• [RECORDED DATA]:
━━━━━━━━━━━━━━━━━━━━━━━━━━━━━━
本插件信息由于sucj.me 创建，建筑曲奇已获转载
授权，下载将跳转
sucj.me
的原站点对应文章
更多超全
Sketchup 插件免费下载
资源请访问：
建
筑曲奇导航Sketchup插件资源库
━━━━━━━━━━━━━━━━━━━━━━━━━━━━━━
• [WRITTEN TASK]: Give back every line of the data exactly as it was written.

• [WRITTEN RESPONSE]:
本插件信息由于sucj.me 创建，建筑曲奇已获转载
授权，下载将跳转
sucj.me
的原站点对应文章
更多超全
Sketchup 插件免费下载
资源请访问：
建
筑曲奇导航Sketchup插件资源库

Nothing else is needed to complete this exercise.